Mix the granola and the dried fruit together in a large bowl.
Put the peanut butter, brown sugar, and agave or corn syrup in a smallish sauce pot.
 Mix all together.  Then over medium heat, stir until things get all hot and bubbly.  Don’t stop stirring because this will burn quite easily.
 Pour the hot peanut butter mixture over the granola and dried fruit mixture.
 Stir it all up together until the peanut butter mixture is well distributed throughout the granola.
 Put the granola bar mixture into a greased 8″ x 8″ baking dish or baking pan.  When cool, cut into 12 bars.  Yes, I forgot to take a picture of the cut bars before I removed them from the dish.


  1. says


    Do you know if using pure maple syrup instead of agave or corn syrup would work well?

    Also, how long do these bars last? Can you refrigerate or freeze them?

  2. says

    Good questions, Nabeela, and thanks for dropping by. As for the maple syrup, I am not sure. I have wondered about using it, and have read a little about its cooking properties. I would suggest visiting this link for a couple of recipes using maple syrup.

    Individually wrapped and stored at room temperature(which I forgot to mention in the recipe, but have now included it–thanks for the reminder) these bars are at their best when used within the first week, but are also good in week two. Refrigerating them will keep them fresh for several weeks. I don’t see any reason why they can’t be frozen–just make sure that they are well wrapped to protect against freezer burn. If freezing, I would wrap the bars individually in a couple of layers of plastic wrap and then store the bars in a double-lined zip-style freezer bag (Ziploc makes a double lined freezer bag). I wouldn’t store the bars frozen for more than a month or two.

  3. says

    Ok so I made these yesterday…I used maple syrup instead of agave or corn syrup and the end result was that my granola bars didnt hold together. I don’t know if it was because I used maple syrup or the fact that I also omitted using brown sugar…

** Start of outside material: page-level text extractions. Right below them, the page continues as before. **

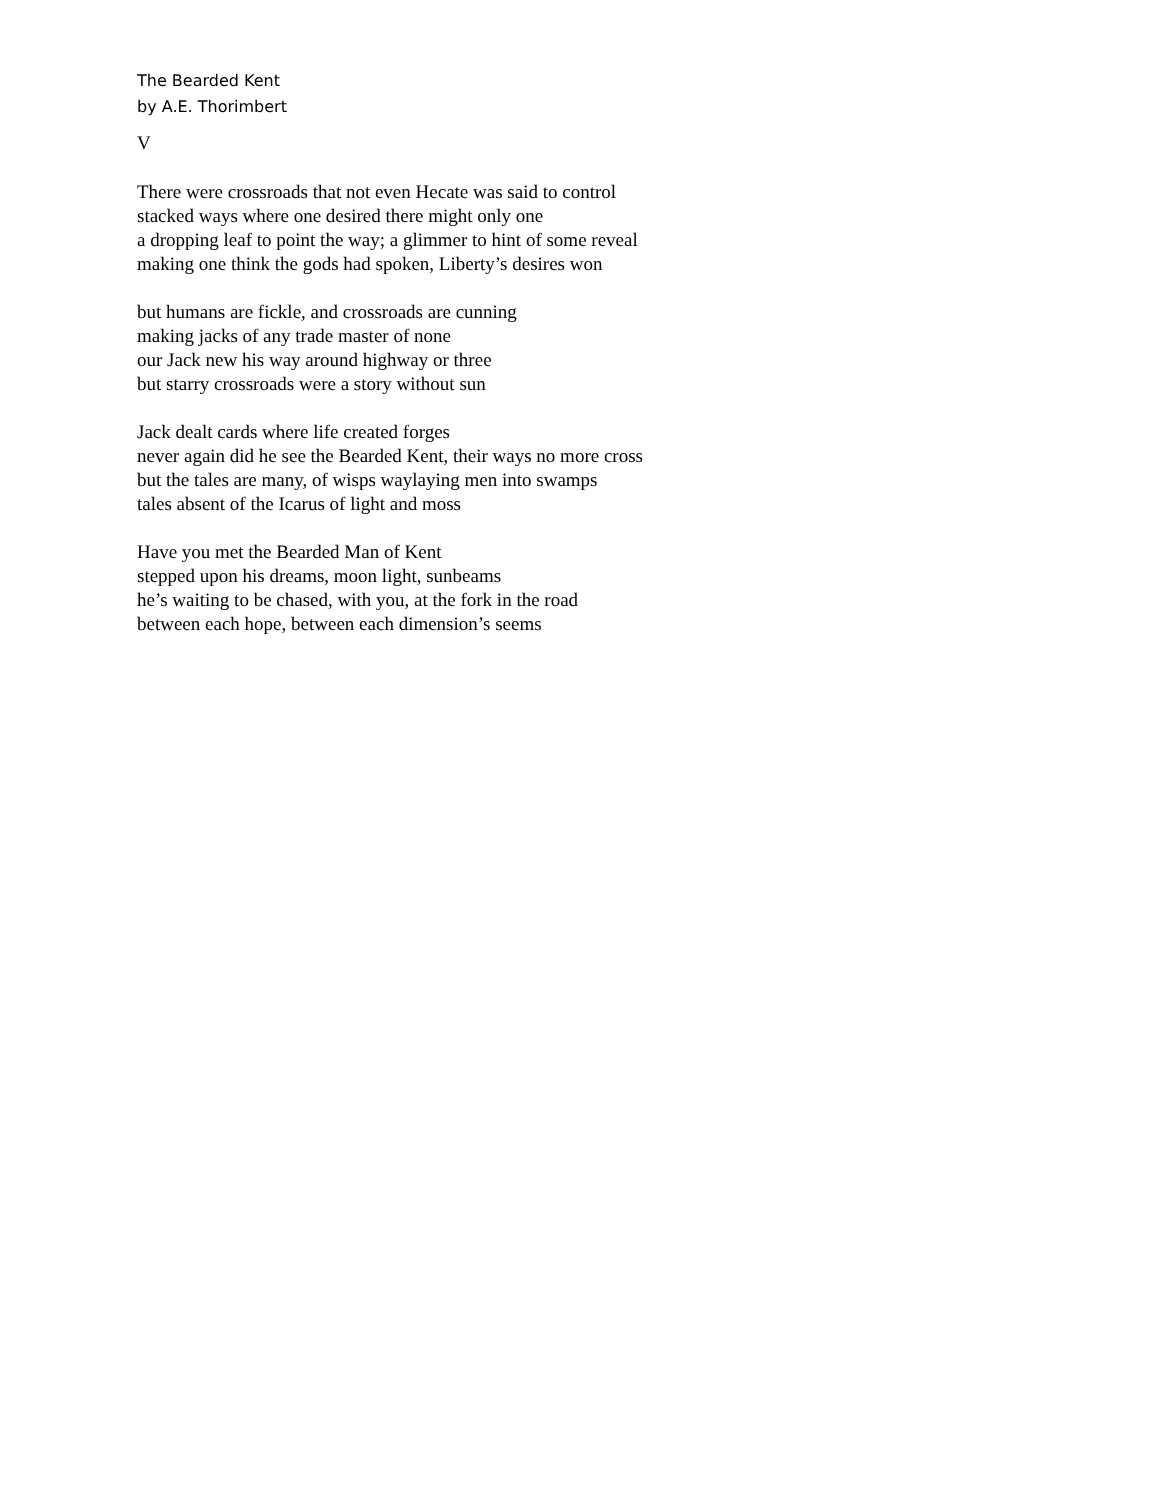The Bearded Kent
by A.E. Thorimbert
V
There were crossroads that not even Hecate was said to control
stacked ways where one desired there might only one
a dropping leaf to point the way; a glimmer to hint of some reveal
making one think the gods had spoken, Liberty’s desires won
but humans are fickle, and crossroads are cunning
making jacks of any trade master of none
our Jack new his way around highway or three
but starry crossroads were a story without sun
Jack dealt cards where life created forges
never again did he see the Bearded Kent, their ways no more cross
but the tales are many, of wisps waylaying men into swamps
tales absent of the Icarus of light and moss
Have you met the Bearded Man of Kent
stepped upon his dreams, moon light, sunbeams
he’s waiting to be chased, with you, at the fork in the road
between each hope, between each dimension’s seems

    None the less, we have been enjoying eating the bars just like granola. And they are DELICIOUS!

  4. says

    Nabeela–it was probably a combination of both factors. The bars need something to hold them together, and the brown sugar would have reached a “gummier” state with the boiling than would the maple syrup. I would guess that maple syrup would need to have something else with it to act as a suitable binder.

    Anyway, thanks for providing with the information that maple syrup used alone in this recipe tastes good, but is not a good replacement for the agave (or corn syrup) and the brown sugar.